A recent HuffPo piece by Mark Sandlin is pretty interesting. I agree with him on most of the "10 Things Church Can Learn From Geeks." It might make the title slightly more accurate to replace "can" with "should." Though it is technically true that Christianity* can learn any or even all of these 10 things but the odds are against it. Most of his points relate, to some degree, to tolerance, change, and self-evaluation/criticism. Very few churches have proven to be particularly good at any of these. Even the more liberal versions of Christianity tend to fail. They may pay lip-service to such ideals as tolerance but in the end they tend to resist putting them into action. This is not limited to Christianity. Religion as an institution tends toward both authoritarianism and divisiveness.
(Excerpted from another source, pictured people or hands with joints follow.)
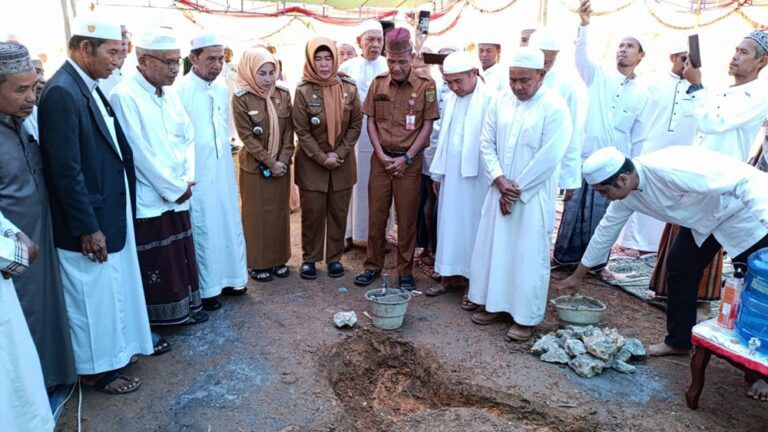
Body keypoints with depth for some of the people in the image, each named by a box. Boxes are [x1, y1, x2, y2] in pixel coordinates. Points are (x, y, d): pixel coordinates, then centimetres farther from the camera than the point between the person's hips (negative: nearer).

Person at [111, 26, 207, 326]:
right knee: (153, 264, 5)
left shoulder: (171, 94, 9)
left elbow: (188, 138, 11)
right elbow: (139, 152, -17)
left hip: (177, 194, 7)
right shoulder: (125, 96, -14)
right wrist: (174, 188, -12)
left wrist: (187, 178, -2)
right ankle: (154, 320, 21)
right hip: (149, 198, -7)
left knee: (181, 255, 15)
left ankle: (184, 308, 31)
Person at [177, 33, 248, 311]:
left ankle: (228, 278, 29)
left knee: (229, 225, 13)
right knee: (203, 231, 3)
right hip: (196, 176, -7)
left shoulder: (222, 90, 8)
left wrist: (221, 151, 16)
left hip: (223, 171, 7)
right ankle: (206, 290, 17)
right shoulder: (180, 90, -14)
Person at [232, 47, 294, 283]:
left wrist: (283, 160, -9)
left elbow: (288, 131, 1)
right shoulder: (241, 99, -11)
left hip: (281, 164, 4)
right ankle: (258, 263, 18)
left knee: (280, 211, 11)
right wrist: (270, 163, -14)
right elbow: (247, 136, -12)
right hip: (254, 166, -4)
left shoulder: (283, 95, 1)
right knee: (257, 214, 5)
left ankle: (279, 259, 24)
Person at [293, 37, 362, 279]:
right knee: (312, 212, 5)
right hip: (312, 162, -2)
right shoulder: (303, 91, -9)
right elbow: (301, 130, -9)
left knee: (338, 212, 8)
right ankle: (309, 258, 21)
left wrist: (339, 153, -9)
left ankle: (335, 258, 23)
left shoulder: (349, 88, -2)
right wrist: (322, 158, -13)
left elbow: (356, 125, 0)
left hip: (342, 162, 2)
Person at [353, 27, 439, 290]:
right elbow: (371, 121, 6)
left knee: (407, 218, 6)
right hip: (381, 158, 3)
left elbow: (427, 125, -4)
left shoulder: (425, 85, -4)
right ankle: (373, 265, 24)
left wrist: (407, 158, -11)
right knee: (376, 214, 9)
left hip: (409, 161, -2)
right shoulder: (378, 83, 4)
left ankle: (405, 271, 19)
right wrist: (382, 155, -6)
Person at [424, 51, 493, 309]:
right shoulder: (451, 98, 10)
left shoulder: (490, 100, -12)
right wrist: (438, 172, 14)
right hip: (451, 174, 6)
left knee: (474, 226, 3)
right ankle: (452, 274, 23)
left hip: (477, 176, -6)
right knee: (450, 224, 10)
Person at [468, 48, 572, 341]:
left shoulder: (555, 108, -11)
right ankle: (495, 304, 28)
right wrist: (499, 180, -9)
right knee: (493, 247, 11)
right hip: (500, 191, 5)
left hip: (534, 196, -5)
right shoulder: (500, 101, 4)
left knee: (529, 255, 2)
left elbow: (548, 158, -14)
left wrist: (517, 187, -12)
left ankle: (527, 317, 16)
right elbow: (487, 143, 4)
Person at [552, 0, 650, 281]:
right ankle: (564, 255, 22)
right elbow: (581, 56, -17)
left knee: (605, 216, 7)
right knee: (574, 210, 5)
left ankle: (598, 262, 22)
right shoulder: (599, 76, 3)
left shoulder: (642, 94, 7)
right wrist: (584, 24, -33)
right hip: (586, 158, -1)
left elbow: (639, 137, 9)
It is exceedingly rare that a church, synagogue, temple, etc. gives the average believer a say in either leadership or doctrine. When changes do occur it tends to be very slowly and with great reluctance. They also tend to think that their way is the best way, if not the only true one.
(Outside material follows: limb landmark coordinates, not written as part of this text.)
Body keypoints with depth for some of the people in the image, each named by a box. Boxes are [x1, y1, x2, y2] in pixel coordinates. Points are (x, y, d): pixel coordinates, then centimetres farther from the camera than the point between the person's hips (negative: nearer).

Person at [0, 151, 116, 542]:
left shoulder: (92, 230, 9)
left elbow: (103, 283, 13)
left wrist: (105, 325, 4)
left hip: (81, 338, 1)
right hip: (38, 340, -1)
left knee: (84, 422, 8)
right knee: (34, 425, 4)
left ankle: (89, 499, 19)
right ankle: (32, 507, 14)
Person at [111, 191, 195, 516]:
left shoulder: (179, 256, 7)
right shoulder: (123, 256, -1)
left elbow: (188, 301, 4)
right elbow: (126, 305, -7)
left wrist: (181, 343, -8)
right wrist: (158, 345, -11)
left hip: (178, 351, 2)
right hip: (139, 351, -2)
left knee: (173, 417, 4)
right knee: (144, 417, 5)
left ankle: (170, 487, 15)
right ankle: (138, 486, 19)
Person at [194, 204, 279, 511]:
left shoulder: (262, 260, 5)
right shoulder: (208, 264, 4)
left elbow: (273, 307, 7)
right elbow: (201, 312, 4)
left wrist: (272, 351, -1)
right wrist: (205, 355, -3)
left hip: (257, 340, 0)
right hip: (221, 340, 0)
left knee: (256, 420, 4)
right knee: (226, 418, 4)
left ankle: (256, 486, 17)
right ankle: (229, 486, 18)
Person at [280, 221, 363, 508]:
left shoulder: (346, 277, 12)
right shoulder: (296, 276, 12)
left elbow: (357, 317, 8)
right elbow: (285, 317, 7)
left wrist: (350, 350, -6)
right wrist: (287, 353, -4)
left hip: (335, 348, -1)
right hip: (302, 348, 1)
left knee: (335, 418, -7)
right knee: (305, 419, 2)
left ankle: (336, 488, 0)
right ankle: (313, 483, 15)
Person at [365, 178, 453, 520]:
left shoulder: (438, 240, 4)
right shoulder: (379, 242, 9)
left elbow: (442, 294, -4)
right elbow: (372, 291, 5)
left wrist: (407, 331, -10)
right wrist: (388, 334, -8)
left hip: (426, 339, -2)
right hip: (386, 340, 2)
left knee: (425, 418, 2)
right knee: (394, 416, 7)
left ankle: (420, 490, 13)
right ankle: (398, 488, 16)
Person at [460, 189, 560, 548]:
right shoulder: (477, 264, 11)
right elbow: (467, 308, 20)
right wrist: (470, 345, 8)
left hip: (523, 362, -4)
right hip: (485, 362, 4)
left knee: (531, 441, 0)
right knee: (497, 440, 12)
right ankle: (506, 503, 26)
It would be nice if religion as a whole could adopt even half of these. I might actually reconsider showing some respect for the institution. I'd also love to ride a Pegasus but that's not going to happen, either.
*He does not expressly limit this to Christianity but does imply that is the religion he is aiming this piece at. He is himself Christian and he makes references to Jesus. Church is also generally a Christian term.